Task prompt. Locate each line in the records that contains the string "RMIT" and copy those lines.

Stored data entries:
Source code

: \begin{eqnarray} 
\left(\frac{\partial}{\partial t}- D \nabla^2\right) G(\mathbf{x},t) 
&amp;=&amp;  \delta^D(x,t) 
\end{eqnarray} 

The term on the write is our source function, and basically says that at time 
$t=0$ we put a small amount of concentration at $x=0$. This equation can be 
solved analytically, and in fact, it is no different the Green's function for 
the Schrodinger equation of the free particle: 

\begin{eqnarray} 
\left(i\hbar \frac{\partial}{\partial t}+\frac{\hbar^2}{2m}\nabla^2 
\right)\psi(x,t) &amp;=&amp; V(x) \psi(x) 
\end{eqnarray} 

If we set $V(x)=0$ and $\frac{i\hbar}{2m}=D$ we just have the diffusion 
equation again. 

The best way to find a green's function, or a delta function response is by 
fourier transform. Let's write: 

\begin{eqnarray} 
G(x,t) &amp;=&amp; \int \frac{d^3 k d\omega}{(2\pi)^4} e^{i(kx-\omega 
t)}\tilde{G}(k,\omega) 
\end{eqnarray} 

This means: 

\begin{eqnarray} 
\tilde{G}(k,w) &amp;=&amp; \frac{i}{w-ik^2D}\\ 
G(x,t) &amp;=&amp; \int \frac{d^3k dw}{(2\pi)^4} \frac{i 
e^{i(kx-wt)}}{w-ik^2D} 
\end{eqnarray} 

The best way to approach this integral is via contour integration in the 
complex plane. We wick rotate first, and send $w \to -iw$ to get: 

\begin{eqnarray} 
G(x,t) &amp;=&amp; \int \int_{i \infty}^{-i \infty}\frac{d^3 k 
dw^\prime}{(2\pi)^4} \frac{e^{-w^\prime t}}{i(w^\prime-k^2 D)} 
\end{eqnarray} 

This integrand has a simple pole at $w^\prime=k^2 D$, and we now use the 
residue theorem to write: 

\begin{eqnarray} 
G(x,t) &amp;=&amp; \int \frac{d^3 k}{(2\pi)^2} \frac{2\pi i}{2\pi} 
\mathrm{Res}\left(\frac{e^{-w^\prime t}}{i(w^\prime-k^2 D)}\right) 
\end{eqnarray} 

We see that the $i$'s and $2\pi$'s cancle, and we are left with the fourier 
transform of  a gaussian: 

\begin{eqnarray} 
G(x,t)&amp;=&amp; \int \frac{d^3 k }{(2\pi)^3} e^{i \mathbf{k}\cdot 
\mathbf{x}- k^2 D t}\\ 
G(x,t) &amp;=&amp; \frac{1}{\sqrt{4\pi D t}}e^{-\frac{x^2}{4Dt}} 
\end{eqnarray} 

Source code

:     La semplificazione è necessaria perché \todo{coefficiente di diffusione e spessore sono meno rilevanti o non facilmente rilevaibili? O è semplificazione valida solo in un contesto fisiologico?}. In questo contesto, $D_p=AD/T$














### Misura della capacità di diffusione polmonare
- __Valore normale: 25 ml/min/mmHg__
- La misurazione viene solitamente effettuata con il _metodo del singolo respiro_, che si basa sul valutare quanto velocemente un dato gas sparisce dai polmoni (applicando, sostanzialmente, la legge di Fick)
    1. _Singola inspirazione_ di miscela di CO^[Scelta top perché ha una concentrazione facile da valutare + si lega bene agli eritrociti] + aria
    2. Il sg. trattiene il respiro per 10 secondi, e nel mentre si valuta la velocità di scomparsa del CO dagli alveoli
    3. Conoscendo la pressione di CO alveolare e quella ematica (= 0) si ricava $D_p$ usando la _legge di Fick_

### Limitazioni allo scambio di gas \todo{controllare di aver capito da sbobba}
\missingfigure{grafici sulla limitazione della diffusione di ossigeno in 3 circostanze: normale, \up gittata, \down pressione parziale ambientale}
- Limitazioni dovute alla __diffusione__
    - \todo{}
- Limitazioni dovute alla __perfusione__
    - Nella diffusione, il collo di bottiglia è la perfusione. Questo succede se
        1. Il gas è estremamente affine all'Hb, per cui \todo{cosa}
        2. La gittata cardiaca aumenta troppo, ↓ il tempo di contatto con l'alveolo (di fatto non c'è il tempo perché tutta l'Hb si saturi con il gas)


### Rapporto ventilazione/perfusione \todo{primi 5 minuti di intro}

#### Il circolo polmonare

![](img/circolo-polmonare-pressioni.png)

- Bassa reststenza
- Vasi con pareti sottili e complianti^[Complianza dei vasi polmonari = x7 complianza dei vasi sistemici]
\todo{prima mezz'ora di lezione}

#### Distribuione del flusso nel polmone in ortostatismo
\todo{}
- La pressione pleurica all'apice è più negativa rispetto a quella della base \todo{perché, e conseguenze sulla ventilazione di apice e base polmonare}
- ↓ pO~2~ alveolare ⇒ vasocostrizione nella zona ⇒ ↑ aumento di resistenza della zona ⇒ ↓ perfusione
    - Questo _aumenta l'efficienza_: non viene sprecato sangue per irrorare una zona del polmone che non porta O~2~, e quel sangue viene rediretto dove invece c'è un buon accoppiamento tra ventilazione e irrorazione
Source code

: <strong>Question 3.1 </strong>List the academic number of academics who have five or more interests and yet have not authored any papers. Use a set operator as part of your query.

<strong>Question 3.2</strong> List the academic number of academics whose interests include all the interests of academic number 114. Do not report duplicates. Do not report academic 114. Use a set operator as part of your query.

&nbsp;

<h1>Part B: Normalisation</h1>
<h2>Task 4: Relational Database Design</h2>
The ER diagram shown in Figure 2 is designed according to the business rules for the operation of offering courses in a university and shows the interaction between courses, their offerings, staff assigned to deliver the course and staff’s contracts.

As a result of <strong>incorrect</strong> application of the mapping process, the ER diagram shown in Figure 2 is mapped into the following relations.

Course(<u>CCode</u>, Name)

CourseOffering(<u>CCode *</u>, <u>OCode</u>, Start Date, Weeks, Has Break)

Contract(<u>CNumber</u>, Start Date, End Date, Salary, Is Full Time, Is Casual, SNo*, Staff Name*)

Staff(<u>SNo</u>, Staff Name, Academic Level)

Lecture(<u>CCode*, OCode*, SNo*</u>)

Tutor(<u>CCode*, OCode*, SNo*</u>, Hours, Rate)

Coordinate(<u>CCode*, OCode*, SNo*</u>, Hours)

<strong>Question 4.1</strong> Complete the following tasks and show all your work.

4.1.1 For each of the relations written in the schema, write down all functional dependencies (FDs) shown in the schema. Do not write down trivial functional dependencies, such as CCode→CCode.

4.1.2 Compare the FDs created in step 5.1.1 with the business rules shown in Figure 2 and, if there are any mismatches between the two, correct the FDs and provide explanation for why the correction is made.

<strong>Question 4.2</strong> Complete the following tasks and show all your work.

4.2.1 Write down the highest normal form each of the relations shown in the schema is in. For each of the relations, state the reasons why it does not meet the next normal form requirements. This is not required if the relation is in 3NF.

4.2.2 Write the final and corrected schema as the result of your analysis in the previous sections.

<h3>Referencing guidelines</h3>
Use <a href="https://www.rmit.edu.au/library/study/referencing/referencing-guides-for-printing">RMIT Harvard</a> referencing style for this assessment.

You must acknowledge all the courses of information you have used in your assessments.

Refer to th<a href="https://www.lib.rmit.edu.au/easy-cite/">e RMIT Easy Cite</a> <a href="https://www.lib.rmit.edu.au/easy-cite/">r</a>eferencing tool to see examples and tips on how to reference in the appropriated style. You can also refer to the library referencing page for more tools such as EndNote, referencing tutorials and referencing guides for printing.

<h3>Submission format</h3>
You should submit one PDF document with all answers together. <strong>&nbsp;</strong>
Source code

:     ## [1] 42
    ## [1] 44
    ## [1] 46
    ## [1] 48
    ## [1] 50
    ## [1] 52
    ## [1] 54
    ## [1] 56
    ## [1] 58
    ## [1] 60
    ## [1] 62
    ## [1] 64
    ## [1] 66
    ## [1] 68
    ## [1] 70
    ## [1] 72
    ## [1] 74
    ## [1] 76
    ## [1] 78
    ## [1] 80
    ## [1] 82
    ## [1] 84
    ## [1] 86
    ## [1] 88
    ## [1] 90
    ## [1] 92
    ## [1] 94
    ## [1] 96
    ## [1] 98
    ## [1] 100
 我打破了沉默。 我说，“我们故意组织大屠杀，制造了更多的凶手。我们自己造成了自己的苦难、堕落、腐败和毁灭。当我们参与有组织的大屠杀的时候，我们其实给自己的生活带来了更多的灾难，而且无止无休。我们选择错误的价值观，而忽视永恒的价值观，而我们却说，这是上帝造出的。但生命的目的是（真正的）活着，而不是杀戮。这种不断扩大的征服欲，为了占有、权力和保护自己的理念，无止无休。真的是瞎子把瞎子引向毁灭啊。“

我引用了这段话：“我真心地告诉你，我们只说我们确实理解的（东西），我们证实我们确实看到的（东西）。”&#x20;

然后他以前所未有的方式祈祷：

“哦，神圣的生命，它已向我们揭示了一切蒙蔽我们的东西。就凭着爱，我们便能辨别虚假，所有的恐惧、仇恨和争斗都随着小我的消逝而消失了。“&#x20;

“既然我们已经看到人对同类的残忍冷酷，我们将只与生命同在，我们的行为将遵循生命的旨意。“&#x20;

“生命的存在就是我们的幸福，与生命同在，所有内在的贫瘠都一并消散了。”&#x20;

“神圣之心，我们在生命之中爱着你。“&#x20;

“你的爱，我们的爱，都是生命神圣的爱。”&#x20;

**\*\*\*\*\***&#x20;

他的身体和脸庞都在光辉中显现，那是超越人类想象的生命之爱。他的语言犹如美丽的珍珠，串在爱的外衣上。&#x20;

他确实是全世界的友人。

Response to this task.
Use <a href="https://www.rmit.edu.au/library/study/referencing/referencing-guides-for-printing">RMIT Harvard</a> referencing style for this assessment.
Refer to th<a href="https://www.lib.rmit.edu.au/easy-cite/">e RMIT Easy Cite</a> <a href="https://www.lib.rmit.edu.au/easy-cite/">r</a>eferencing tool to see examples and tips on how to reference in the appropriated style. You can also refer to the library referencing page for more tools such as EndNote, referencing tutorials and referencing guides for printing.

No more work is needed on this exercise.